▶ What to do:
A faithful, complete copy of the entries is the sole expected answer.

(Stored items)
BEGIN
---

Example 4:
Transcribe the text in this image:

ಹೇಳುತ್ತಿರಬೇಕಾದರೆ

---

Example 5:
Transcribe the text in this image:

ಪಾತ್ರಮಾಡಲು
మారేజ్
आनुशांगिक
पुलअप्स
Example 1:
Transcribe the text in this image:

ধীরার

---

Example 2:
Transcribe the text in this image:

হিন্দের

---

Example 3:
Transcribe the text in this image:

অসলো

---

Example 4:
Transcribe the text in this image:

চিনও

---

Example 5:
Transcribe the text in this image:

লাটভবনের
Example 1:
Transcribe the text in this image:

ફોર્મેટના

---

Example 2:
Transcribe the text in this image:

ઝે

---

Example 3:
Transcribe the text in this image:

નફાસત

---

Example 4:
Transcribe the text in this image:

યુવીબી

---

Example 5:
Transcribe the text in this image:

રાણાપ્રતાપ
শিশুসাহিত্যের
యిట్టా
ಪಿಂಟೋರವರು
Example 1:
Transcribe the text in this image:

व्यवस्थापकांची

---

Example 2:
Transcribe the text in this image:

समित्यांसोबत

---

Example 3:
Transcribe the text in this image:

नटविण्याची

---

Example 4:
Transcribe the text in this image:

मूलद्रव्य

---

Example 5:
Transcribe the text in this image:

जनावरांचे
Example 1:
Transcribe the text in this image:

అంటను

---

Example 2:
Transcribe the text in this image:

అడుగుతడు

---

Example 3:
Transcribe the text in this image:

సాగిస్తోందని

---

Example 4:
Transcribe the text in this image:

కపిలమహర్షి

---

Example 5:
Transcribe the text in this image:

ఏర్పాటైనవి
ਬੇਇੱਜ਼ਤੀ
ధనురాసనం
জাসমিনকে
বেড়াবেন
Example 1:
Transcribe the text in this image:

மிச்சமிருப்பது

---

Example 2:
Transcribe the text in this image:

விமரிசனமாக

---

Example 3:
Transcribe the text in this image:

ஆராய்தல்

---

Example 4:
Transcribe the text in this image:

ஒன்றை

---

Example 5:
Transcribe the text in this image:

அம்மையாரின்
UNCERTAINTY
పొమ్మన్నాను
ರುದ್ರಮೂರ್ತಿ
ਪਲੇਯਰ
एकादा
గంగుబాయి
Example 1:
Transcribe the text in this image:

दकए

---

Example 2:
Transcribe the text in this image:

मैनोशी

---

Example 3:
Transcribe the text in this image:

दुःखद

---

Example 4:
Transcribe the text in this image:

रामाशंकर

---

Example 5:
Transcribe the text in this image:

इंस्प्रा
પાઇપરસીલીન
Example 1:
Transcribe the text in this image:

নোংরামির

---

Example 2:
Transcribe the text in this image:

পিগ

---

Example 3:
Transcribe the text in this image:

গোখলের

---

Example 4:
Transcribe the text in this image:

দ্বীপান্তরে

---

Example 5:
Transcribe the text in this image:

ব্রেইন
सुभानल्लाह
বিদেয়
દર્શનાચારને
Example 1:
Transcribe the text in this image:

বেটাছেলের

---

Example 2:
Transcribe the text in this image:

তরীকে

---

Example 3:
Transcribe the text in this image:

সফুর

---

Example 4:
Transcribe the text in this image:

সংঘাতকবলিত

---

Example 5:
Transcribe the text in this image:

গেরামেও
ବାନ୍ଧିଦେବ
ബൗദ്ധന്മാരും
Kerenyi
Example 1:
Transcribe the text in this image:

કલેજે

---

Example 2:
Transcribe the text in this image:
END
▶ Answer for the task:
---

Example 4:
Transcribe the text in this image:

ಹೇಳುತ್ತಿರಬೇಕಾದರೆ

---

Example 5:
Transcribe the text in this image:

ಪಾತ್ರಮಾಡಲು
మారేజ్
आनुशांगिक
पुलअप्स
Example 1:
Transcribe the text in this image:

ধীরার

---

Example 2:
Transcribe the text in this image:

হিন্দের

---

Example 3:
Transcribe the text in this image:

অসলো

---

Example 4:
Transcribe the text in this image:

চিনও

---

Example 5:
Transcribe the text in this image:

লাটভবনের
Example 1:
Transcribe the text in this image:

ફોર્મેટના

---

Example 2:
Transcribe the text in this image:

ઝે

---

Example 3:
Transcribe the text in this image:

નફાસત

---

Example 4:
Transcribe the text in this image:

યુવીબી

---

Example 5:
Transcribe the text in this image:

રાણાપ્રતાપ
শিশুসাহিত্যের
యిట్టా
ಪಿಂಟೋರವರು
Example 1:
Transcribe the text in this image:

व्यवस्थापकांची

---

Example 2:
Transcribe the text in this image:

समित्यांसोबत

---

Example 3:
Transcribe the text in this image:

नटविण्याची

---

Example 4:
Transcribe the text in this image:

मूलद्रव्य

---

Example 5:
Transcribe the text in this image:

जनावरांचे
Example 1:
Transcribe the text in this image:

అంటను

---

Example 2:
Transcribe the text in this image:

అడుగుతడు

---

Example 3:
Transcribe the text in this image:

సాగిస్తోందని

---

Example 4:
Transcribe the text in this image:

కపిలమహర్షి

---

Example 5:
Transcribe the text in this image:

ఏర్పాటైనవి
ਬੇਇੱਜ਼ਤੀ
ధనురాసనం
জাসমিনকে
বেড়াবেন
Example 1:
Transcribe the text in this image:

மிச்சமிருப்பது

---

Example 2:
Transcribe the text in this image:

விமரிசனமாக

---

Example 3:
Transcribe the text in this image:

ஆராய்தல்

---

Example 4:
Transcribe the text in this image:

ஒன்றை

---

Example 5:
Transcribe the text in this image:

அம்மையாரின்
UNCERTAINTY
పొమ్మన్నాను
ರುದ್ರಮೂರ್ತಿ
ਪਲੇਯਰ
एकादा
గంగుబాయి
Example 1:
Transcribe the text in this image:

दकए

---

Example 2:
Transcribe the text in this image:

मैनोशी

---

Example 3:
Transcribe the text in this image:

दुःखद

---

Example 4:
Transcribe the text in this image:

रामाशंकर

---

Example 5:
Transcribe the text in this image:

इंस्प्रा
પાઇપરસીલીન
Example 1:
Transcribe the text in this image:

নোংরামির

---

Example 2:
Transcribe the text in this image:

পিগ

---

Example 3:
Transcribe the text in this image:

গোখলের

---

Example 4:
Transcribe the text in this image:

দ্বীপান্তরে

---

Example 5:
Transcribe the text in this image:

ব্রেইন
सुभानल्लाह
বিদেয়
દર્શનાચારને
Example 1:
Transcribe the text in this image:

বেটাছেলের

---

Example 2:
Transcribe the text in this image:

তরীকে

---

Example 3:
Transcribe the text in this image:

সফুর

---

Example 4:
Transcribe the text in this image:

সংঘাতকবলিত

---

Example 5:
Transcribe the text in this image:

গেরামেও
ବାନ୍ଧିଦେବ
ബൗദ്ധന്മാരും
Kerenyi
Example 1:
Transcribe the text in this image:

કલેજે

---

Example 2:
Transcribe the text in this image:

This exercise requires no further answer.